封面新闻:现在这个时代,普遍都流行视频,严肃文学是比较小众的存在。要想有所成就,就需要有坐冷板凳的准备。对于怀揣热爱、刚开始创作的年轻人,如果征求你的一些建议,你会怎么说?

麦家:如果要说为文学坐冷板凳,我觉得我就是个很好的例子。《解密》坐了11年的冷板凳,被退了 17 次。我在杭州开了一个阅读空间叫“麦家理想谷”,会邀请一些青年作家来驻店从事文学创作。我的感觉是,一个有志于文学的年轻人,要成为很稳定、成熟的作家,过程中还有很多不确定性。我能分享的就是,如果是出于特别强烈地想成名成家的愿望去从事文学写作,那就很容易失望,受到伤害。当然,写作总还是想要被看见,有想成名成家的心也非常自然,但这不应该是最主要的目的。写作首先应该是出于自己生命表达的需要,需要透过写作来安放自己的灵魂。那么即使发表不了,成不了名,至少通过写作让自己的心安下来。时间不但没有被浪费掉,还变成自我成长的机会。我真心希望现在的年轻人借鉴一下这种心态——就像有些人爱好跑步一样,首先把写作当成生命的爱好,当成利用时间的优质方式、安放内心的一个通道。

封面新闻:我知道你一直很喜欢博尔赫斯。你的写作风格中,那种绵密、轻盈有诗意的气质,应该也跟受博尔赫斯的影响有关。现在你还在读博尔赫斯吗?还能从他的作品里汲取营养吗?
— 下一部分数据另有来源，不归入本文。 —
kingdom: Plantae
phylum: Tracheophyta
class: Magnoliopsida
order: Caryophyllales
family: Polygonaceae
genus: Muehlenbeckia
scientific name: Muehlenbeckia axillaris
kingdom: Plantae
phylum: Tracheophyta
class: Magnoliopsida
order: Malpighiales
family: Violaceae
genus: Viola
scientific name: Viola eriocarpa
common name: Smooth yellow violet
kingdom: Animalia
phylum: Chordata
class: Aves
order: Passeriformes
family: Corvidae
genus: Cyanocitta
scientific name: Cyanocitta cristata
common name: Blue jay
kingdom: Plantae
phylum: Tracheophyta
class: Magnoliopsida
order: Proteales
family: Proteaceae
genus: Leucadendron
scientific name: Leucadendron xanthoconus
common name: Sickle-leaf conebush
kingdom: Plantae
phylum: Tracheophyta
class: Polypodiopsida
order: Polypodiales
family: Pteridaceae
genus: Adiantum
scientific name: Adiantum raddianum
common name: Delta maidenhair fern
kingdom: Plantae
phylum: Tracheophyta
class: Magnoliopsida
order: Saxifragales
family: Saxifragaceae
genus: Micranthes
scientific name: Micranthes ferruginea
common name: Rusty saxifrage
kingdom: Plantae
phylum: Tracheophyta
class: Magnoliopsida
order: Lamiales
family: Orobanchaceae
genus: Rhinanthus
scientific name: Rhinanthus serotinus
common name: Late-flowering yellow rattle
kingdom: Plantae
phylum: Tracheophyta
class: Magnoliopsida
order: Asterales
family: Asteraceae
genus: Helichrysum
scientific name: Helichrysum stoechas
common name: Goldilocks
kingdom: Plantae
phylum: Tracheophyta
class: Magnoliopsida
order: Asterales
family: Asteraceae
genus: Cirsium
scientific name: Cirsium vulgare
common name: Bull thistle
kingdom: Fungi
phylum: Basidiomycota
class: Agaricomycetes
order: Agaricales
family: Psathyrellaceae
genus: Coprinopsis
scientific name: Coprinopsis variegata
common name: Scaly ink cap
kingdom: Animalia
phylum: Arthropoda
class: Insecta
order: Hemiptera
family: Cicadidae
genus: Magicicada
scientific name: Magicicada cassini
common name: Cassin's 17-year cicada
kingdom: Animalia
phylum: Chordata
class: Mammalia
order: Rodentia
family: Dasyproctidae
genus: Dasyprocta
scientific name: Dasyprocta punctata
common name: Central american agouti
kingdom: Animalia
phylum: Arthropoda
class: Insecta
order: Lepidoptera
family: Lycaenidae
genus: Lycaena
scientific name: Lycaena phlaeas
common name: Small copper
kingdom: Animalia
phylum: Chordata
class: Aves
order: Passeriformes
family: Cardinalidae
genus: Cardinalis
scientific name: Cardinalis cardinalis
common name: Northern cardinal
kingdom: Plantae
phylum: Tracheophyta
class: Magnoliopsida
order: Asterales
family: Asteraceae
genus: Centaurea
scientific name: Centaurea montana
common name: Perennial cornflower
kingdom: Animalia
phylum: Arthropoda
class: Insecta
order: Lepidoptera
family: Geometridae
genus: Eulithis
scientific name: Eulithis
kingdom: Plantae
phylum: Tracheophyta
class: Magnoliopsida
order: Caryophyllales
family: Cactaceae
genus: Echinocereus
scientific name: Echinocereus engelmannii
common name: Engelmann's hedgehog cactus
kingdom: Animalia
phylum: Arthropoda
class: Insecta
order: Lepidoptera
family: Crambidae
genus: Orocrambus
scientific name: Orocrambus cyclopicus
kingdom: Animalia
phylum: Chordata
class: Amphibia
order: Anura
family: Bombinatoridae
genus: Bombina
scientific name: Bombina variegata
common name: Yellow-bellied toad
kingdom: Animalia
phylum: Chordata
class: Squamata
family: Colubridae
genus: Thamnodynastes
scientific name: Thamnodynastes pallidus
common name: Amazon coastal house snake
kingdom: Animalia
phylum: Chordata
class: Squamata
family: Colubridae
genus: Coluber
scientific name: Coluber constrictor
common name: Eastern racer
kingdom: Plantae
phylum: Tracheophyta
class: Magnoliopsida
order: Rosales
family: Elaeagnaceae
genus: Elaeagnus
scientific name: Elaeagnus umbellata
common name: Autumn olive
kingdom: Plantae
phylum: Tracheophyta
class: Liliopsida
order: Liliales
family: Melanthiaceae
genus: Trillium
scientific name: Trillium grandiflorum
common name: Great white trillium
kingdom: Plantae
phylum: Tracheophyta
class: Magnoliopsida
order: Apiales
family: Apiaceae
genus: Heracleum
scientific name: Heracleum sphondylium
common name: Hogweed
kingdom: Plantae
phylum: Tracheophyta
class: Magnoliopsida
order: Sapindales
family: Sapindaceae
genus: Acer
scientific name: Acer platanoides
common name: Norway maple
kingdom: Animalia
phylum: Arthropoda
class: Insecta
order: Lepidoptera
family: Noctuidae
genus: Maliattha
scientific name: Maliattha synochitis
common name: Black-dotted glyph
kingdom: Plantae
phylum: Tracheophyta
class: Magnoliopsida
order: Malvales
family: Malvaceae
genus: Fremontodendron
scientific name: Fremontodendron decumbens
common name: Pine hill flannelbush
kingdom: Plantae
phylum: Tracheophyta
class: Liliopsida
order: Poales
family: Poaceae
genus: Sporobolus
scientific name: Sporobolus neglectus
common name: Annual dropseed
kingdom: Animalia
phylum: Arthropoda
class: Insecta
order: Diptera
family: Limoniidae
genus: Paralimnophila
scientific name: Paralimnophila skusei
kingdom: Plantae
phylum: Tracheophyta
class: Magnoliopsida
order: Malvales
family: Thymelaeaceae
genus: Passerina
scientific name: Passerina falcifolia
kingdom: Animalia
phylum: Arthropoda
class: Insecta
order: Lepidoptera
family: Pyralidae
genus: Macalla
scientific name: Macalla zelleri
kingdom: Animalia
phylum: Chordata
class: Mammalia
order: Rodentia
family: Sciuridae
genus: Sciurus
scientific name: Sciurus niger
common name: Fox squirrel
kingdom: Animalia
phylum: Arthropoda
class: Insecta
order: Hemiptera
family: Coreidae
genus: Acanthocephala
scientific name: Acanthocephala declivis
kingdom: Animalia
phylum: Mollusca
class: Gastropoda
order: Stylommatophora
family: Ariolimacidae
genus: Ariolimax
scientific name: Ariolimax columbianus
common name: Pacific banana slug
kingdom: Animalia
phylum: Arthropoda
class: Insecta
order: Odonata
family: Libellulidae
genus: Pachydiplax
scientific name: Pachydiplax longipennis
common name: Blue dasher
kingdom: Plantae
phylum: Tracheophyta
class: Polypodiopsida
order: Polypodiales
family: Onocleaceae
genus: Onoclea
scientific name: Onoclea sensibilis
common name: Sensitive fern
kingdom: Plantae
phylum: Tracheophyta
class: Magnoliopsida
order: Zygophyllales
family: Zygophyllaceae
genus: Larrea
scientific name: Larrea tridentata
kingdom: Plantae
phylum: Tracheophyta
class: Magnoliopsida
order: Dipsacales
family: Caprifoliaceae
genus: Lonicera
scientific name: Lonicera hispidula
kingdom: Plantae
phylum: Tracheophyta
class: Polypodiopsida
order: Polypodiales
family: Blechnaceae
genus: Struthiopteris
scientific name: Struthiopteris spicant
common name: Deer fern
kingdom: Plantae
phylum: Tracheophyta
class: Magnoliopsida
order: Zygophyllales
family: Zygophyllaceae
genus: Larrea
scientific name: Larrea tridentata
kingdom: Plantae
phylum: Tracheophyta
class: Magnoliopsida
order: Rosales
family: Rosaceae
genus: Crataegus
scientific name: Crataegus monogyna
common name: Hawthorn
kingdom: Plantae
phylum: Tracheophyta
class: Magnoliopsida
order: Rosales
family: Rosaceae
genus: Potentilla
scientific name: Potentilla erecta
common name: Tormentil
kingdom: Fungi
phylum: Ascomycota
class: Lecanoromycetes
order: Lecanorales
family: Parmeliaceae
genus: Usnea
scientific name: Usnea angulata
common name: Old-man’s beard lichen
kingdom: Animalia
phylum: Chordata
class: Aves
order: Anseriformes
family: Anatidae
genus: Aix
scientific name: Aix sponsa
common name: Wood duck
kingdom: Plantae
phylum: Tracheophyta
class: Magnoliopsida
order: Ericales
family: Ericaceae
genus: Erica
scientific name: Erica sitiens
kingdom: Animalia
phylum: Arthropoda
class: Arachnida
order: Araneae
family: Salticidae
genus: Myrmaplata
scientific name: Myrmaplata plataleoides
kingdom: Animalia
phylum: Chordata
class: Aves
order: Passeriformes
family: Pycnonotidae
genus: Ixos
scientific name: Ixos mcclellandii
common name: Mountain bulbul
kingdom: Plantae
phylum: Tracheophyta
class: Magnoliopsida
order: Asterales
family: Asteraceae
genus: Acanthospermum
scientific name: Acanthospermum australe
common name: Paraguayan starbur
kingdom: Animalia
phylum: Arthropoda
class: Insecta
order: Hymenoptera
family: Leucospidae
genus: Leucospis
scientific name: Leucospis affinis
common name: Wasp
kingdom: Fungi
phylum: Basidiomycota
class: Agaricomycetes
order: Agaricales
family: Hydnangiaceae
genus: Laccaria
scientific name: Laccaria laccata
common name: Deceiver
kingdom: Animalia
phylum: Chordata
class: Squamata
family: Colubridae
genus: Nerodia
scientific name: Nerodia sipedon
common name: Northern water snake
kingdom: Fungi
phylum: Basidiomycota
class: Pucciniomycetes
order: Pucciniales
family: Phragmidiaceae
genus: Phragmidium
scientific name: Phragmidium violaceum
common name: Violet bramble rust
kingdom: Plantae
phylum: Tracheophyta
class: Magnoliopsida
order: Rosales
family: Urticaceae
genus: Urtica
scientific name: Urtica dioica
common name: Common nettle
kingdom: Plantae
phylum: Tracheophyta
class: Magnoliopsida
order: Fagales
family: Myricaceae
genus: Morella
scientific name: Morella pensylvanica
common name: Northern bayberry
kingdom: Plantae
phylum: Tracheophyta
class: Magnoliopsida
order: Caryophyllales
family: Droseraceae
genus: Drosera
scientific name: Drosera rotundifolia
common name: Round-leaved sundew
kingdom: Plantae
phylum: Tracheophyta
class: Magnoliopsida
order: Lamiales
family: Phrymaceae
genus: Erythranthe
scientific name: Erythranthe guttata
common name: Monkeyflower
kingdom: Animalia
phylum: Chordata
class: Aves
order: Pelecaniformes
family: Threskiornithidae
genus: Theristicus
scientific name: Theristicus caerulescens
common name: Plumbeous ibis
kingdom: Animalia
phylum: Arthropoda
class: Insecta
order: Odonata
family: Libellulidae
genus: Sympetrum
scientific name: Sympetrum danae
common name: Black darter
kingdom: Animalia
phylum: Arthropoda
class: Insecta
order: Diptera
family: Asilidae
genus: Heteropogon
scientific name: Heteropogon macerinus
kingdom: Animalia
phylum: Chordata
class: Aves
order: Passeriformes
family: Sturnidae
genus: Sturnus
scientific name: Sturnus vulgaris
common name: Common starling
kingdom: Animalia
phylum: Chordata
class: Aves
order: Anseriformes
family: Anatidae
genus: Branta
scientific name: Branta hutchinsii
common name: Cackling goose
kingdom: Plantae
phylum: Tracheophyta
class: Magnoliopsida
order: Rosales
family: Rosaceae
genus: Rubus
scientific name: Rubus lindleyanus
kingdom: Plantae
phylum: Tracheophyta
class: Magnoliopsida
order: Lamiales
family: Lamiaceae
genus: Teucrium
麦家:我现在看他作品的目的不一定想提取营养,很多情况是一种唤醒记忆。我喜欢他说话的方式,喜欢他看世界的角度。比如这次出来,我还带着博尔赫斯一个对话集。现在出门在外时间都是很零碎,这种对话集随时可以看进去。博尔赫斯好像成了我的一个老朋友,一个亲人,经常陪伴我。我真觉得自己生而有幸,因为我爱上了文学,因此认识了很多“亲人”。最近我一直在看伍尔芙的作品,这些都就成了亲人的家族成员。虽然你也不可能跟每个亲人每天相处,但你有一天会去想他,跟他打个电话。就会去翻翻“亲人”作家们的书。这一点我确实是受益无穷。所以我觉得大家应该多去享受这份美好,通过阅读去聚焦更多的亲人、朋友。